Life with a syncopated beat

This is the story of how a house, a city and particularly a musical form inspired a novel that in turn became a movie and a musical, bringing the story full circle.

E.L. Doctorow based his seminal 1975 novel “Ragtime” not only on the city in which he lived, New Rochelle, but on his home in the spacious Forest Heights neighborhood.

“The book opens with the house in this neighborhood,” says Barbara Davis, city historian and community relations coordinator for the New Rochelle Public Library, where Doctorow, then a professor of writing at Sarah Lawrence College in Yonkers, did much of his research. “In the early 20th century, New Rochelle had become one of the premier suburbs. The men worked in the city and would come home to these lovely houses and parkland. What a lovely time to be writing about. It was a period of such transition.”

That transition was marked by, but not limited to, an influx of Eastern European immigrants, racial tensions and self-determination for women.

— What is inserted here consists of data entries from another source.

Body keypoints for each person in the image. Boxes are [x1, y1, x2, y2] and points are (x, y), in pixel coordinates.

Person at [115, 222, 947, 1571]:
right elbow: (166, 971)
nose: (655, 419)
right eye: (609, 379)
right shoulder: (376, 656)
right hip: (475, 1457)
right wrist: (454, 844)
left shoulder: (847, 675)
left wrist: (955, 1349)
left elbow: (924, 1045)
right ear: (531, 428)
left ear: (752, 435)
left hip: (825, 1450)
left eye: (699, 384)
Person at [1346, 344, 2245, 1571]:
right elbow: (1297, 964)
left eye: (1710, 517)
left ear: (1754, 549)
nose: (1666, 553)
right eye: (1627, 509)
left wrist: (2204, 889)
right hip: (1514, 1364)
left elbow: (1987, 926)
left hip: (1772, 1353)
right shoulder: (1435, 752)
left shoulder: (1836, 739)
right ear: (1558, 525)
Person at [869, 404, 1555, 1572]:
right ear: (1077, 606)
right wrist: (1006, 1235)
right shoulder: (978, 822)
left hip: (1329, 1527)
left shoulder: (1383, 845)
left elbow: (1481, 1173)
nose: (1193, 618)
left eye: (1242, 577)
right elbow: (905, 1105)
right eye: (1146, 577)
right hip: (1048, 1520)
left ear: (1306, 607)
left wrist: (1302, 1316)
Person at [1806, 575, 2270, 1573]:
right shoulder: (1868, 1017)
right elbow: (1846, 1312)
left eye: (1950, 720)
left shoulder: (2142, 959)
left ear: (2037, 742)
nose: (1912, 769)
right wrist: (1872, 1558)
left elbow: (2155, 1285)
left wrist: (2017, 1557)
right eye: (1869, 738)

If “Ragtime” seems timeless, it is partly because these are issues we still grapple with today.

The 20th century’s dawn was also a time when the Industrial Revolution kicked into another gear, giving rise to the tabloid media, says Theresa Leghorn, vice president of the New Rochelle Council on the Arts and former director of the Museum of Arts & Culture, where she and Davis curated an exhibit on “Ragtime” in 2008 as part of New Rochelle’s continuing “One City, One Book” program.

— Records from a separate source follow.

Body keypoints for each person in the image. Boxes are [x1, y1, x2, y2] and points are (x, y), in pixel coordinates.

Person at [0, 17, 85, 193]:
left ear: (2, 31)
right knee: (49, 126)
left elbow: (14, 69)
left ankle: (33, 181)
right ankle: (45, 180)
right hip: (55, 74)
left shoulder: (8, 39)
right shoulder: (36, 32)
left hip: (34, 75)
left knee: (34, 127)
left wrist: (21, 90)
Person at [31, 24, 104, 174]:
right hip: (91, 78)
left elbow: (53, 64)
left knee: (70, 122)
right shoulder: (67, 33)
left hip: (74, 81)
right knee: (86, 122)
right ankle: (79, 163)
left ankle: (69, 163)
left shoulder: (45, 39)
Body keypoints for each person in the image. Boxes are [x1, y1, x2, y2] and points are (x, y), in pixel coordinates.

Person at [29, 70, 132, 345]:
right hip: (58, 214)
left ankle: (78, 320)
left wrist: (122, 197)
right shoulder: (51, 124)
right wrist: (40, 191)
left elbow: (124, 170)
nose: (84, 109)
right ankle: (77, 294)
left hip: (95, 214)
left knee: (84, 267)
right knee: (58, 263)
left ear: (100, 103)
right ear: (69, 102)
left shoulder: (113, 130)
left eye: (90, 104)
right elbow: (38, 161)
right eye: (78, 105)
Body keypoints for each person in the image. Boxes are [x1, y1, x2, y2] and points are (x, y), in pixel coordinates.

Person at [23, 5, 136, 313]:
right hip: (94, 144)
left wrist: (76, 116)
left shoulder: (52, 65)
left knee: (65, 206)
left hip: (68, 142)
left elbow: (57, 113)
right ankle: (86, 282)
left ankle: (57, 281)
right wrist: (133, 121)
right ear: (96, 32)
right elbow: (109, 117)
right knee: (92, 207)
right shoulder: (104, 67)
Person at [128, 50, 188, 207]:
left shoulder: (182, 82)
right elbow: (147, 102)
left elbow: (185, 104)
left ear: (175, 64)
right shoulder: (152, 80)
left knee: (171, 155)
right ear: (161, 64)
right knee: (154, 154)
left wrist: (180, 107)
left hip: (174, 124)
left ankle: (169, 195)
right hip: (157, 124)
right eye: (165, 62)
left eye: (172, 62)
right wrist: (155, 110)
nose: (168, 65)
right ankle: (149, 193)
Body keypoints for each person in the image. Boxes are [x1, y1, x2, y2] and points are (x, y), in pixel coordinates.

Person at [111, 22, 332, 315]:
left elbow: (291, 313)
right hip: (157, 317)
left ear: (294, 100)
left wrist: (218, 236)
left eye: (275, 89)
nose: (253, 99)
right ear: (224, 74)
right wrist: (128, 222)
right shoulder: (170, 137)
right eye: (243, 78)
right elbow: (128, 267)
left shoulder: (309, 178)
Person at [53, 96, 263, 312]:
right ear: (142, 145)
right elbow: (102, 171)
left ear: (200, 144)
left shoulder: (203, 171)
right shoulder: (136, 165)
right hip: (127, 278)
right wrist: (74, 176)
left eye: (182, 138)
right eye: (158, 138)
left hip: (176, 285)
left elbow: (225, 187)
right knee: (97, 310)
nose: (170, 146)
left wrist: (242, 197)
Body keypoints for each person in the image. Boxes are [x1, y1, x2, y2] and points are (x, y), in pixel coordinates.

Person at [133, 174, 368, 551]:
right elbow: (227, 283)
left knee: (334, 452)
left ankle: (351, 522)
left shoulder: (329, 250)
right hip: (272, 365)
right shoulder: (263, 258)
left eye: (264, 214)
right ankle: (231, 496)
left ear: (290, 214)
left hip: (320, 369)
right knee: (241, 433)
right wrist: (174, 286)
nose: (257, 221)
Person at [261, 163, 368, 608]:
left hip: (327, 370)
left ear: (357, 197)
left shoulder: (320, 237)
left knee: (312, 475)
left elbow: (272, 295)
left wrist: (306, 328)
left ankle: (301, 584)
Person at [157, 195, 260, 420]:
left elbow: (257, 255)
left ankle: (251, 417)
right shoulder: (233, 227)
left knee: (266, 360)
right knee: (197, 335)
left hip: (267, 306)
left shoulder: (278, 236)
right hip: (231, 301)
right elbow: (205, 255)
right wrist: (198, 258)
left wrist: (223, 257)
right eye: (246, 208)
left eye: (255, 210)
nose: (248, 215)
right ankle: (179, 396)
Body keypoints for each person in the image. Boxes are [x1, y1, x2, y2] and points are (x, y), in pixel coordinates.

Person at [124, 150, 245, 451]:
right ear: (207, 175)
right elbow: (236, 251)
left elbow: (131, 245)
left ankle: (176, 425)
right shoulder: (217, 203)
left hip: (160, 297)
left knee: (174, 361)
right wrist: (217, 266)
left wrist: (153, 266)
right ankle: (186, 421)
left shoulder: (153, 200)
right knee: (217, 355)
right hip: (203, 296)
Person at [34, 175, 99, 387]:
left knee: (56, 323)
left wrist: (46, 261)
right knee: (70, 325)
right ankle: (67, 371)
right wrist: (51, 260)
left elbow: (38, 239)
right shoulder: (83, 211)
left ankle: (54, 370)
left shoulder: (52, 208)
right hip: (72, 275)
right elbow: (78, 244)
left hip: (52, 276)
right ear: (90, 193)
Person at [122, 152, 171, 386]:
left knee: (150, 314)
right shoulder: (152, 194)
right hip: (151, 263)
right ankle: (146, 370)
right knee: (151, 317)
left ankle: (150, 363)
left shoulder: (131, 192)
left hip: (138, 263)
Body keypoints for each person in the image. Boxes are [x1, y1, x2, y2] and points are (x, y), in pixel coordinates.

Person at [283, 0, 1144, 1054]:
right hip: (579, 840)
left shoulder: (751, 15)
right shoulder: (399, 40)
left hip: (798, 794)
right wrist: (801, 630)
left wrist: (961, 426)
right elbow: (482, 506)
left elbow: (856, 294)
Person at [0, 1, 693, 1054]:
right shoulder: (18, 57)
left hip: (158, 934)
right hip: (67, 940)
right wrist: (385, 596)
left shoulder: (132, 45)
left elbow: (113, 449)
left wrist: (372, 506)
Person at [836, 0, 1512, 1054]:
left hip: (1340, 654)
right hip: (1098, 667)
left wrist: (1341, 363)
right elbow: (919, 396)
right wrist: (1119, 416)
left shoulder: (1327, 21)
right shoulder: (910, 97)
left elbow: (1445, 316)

Writing about a time when the newfangled tabloids fed and were fed by celebrity, Doctorow chose to tell his story in a way that is instantly intelligible in our Internet age, but that was still unusual in the 1970s. “Ragtime” is a tapestry threaded with the fictional happenings of the real-life rich and famous – magician Harry Houdini, reformer Emma Goldman, chorus girl Evelyn Nesbit, her onetime lover, architect Stanford White and her murderously jealous husband, Harry K. Thaw. But at the center of the tapestry is the fictional upper-class white family that lives in the New Rochelle home – Father, Mother, Mother’s Younger Brother, Grandfather and the unnamed young son. Their lives are forever changed by their relationships with an abandoned black baby, the child’s mother, Sarah, and the baby’s father, Coalhouse Walker Jr., a ragtime musician who discovers that for a black man marching to his own beat, life can have tragic limitations.

But ragtime is music off the beat. If New Rochelle is the Doctorow novel’s cinematography, ragtime is its soundtrack –
a blend of marches, European classical traditions and African-American rhythms in which the accents occur between the downbeat and the upbeat, creating a ragged effect.

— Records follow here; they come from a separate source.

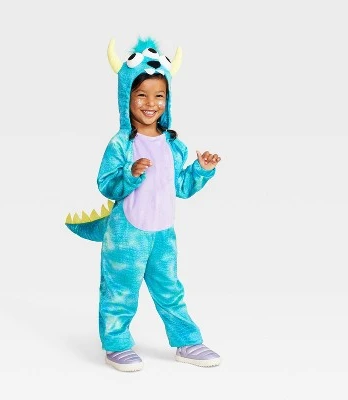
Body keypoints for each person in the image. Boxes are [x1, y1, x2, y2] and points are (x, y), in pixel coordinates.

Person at [65, 37, 222, 372]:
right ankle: (116, 343)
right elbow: (106, 184)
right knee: (120, 290)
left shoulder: (174, 145)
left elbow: (180, 188)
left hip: (163, 234)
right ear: (127, 96)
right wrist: (131, 174)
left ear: (168, 98)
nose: (151, 103)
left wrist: (201, 170)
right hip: (126, 234)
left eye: (159, 95)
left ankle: (187, 341)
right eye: (141, 95)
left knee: (170, 290)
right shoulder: (121, 143)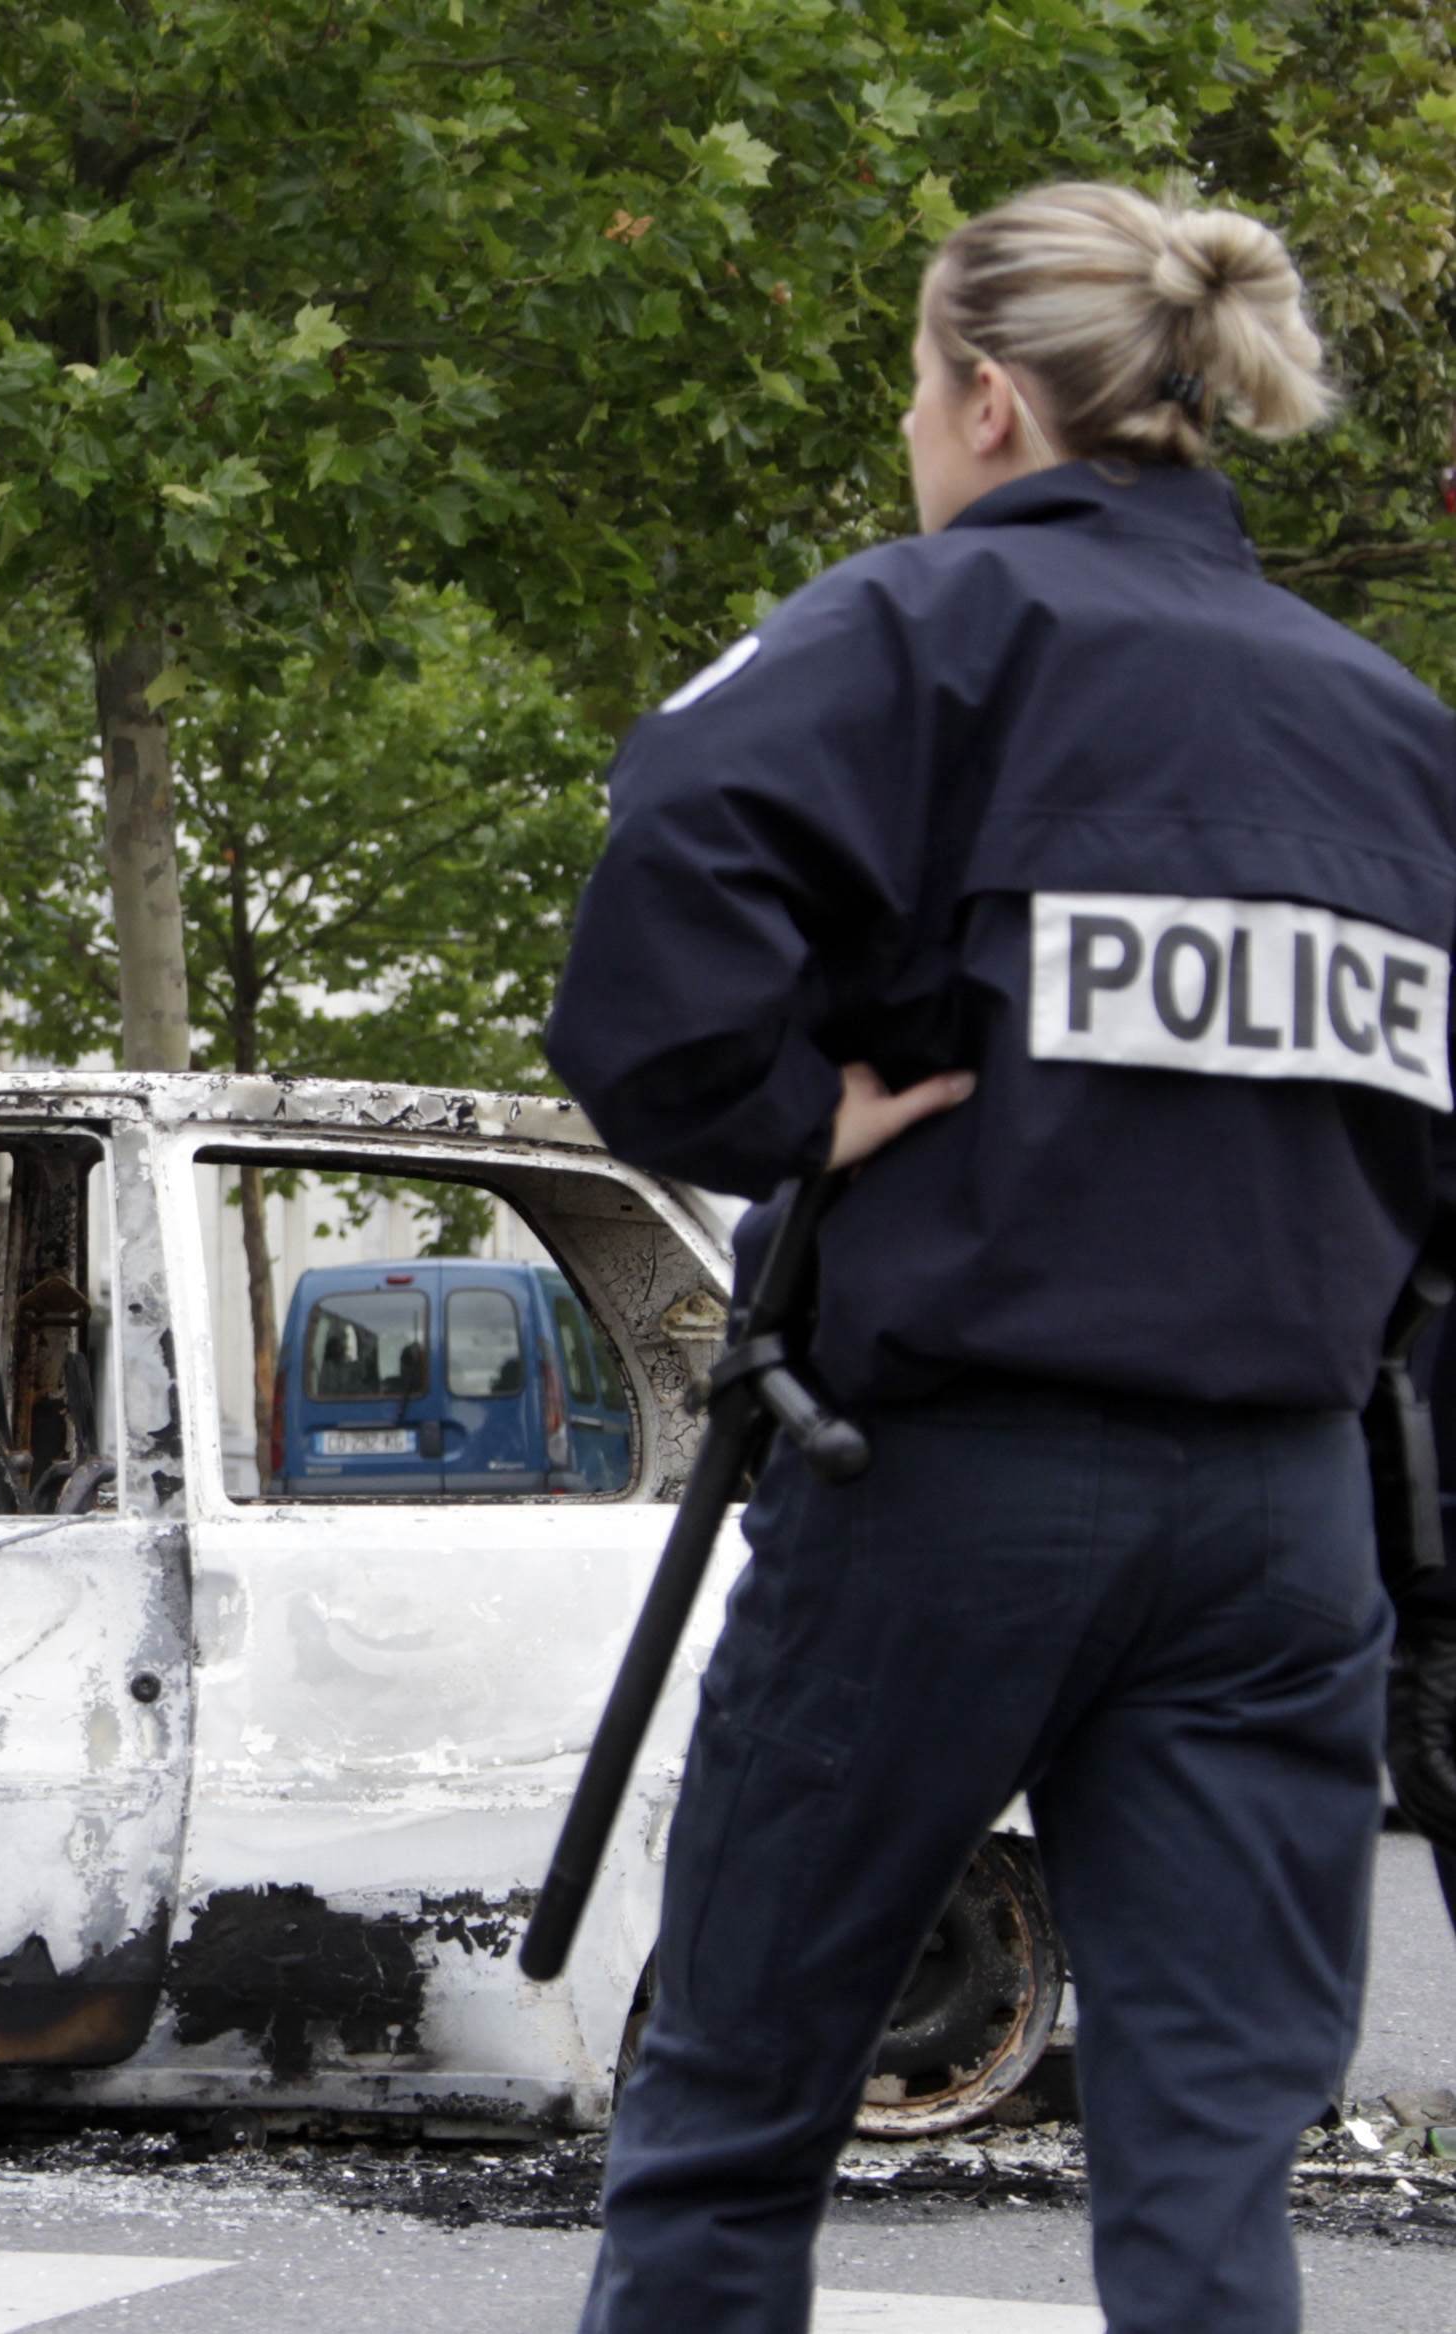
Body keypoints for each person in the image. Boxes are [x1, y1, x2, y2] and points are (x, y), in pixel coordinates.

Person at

“Syncopation was not only a new form but it was the kind of music that had this hesitation and yet a robustness,” Leghorn says.

Perhaps the greatest proponent of this irresistible push-pull was Scott Joplin, composer of “The Entertainer,” “Maple Leaf Rag” and “Elite Syncopations,” among other infectious delights. In the 1970s, the music underwent a revival just as Doctorow was writing “Ragtime.” Marvin Hamlisch turned Joplin’s work into an Oscar-winning score in “The Sting” (1973), in which the music is used anachronistically. (The film is set in the 1930s, by which point ragtime was long out of favor.) Other ’70s salutes include pianist Joshua Rifkin’s Grammy-nominated Joplin compilation and Kenneth MacMillan’s sprightly ballet “Elite Syncopations.”

But it was Doctorow’s novel that captured the tune within. It won the National Book Critics Circle Award for fiction in 1975 and the American Academy and Institute of Arts and Letters Award a year later.

In 1981, “Ragtime” was turned into a film that was shot partly in Mount Kisco and featured the last performance by James Cagney, who had retired to Dutchess County. Seventeen years later, “Ragtime” came full circle as a musical that was noteworthy for a score that included Joplin’s music and Tony-nominated performances by Audra McDonald as Sarah and Brian Stokes Mitchell as Coalhouse Walker, among others. Despite mixed reviews, the production ran two years on Broadway. The 2009 revival had the opposite experience – great reviews, no legs, closing after just 28 previews and 65 performances.

Whatever you may think of “Ragtime” and its various incarnations, you’ll find it hard to resist Doctorow’s hypnotic voice, Davis says:

“You may not like a character, but you’ll feel for him.”